TASK BRIEF
Copying nothing before it, reproduce the line that holds "For every layout" and every line after it in the data, exactly.

(Data records)
--*--
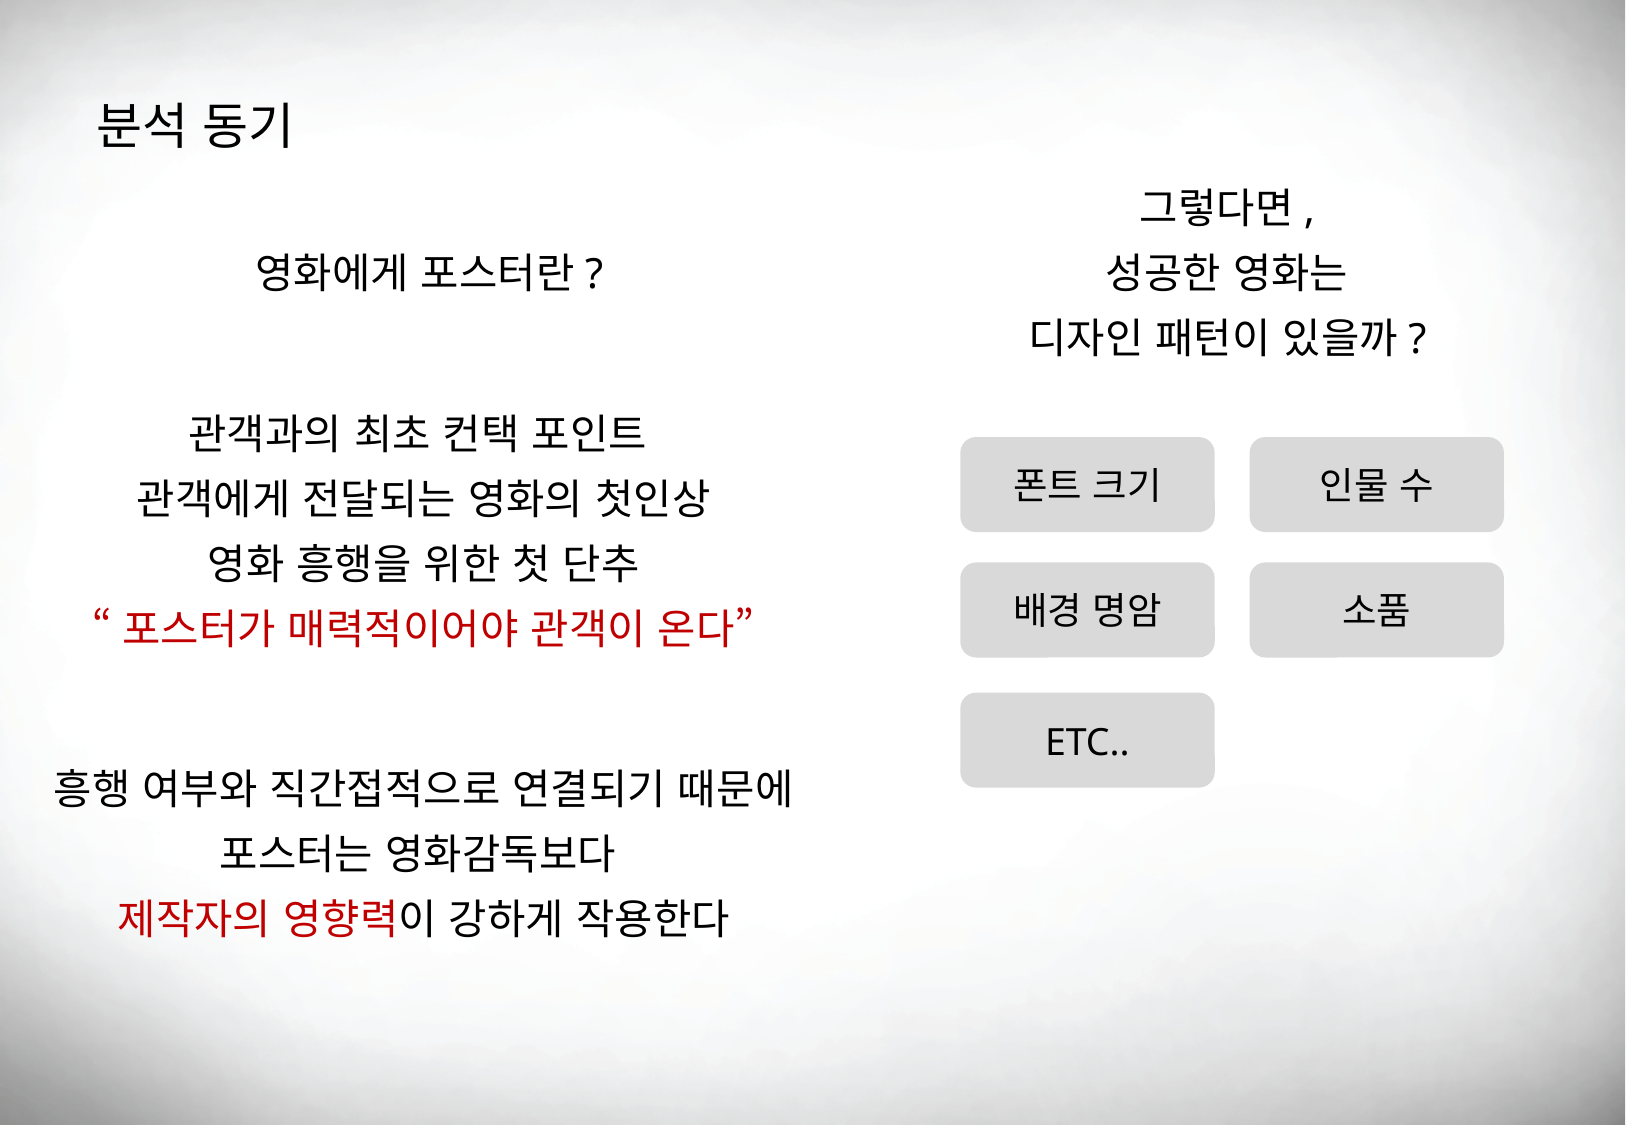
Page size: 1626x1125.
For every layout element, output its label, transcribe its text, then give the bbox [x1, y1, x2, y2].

text_box 흥행 여부와 직간접적으로 연결되기 때문에 포스터는 영화감독보다 제작자의 영향력이 강하게 작용한다 [38, 740, 809, 950]
text_box 폰트 크기 [959, 435, 1216, 534]
text_box 영화에게 포스터란? [240, 224, 618, 305]
text_box 그렇다면, 성공한 영화는 디자인 패턴이 있을까? [1013, 158, 1442, 369]
text_box 분석 동기 [81, 69, 324, 162]
text_box 인물 수 [1248, 435, 1506, 534]
text_box ETC.. [959, 691, 1216, 789]
text_box 관객과의 최초 컨택 포인트 관객에게 전달되는 영화의 첫인상 영화 흥행을 위한 첫 단추 “포스터가 매력적이어야 관객이 온다” [77, 385, 770, 661]
text_box 소품 [1248, 561, 1506, 659]
picture [0, 0, 1626, 1125]
text_box 배경 명암 [959, 561, 1216, 659]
--*--
OUTPUT OF THE TASK
For every layout element, output its label, transcribe its text, then give the bbox [x1, y1, x2, y2].

text_box 흥행 여부와 직간접적으로 연결되기 때문에 포스터는 영화감독보다 제작자의 영향력이 강하게 작용한다 [38, 740, 809, 950]
text_box 폰트 크기 [959, 435, 1216, 534]
text_box 영화에게 포스터란? [240, 224, 618, 305]
text_box 그렇다면, 성공한 영화는 디자인 패턴이 있을까? [1013, 158, 1442, 369]
text_box 분석 동기 [81, 69, 324, 162]
text_box 인물 수 [1248, 435, 1506, 534]
text_box ETC.. [959, 691, 1216, 789]
text_box 관객과의 최초 컨택 포인트 관객에게 전달되는 영화의 첫인상 영화 흥행을 위한 첫 단추 “포스터가 매력적이어야 관객이 온다” [77, 385, 770, 661]
text_box 소품 [1248, 561, 1506, 659]
picture [0, 0, 1626, 1125]
text_box 배경 명암 [959, 561, 1216, 659]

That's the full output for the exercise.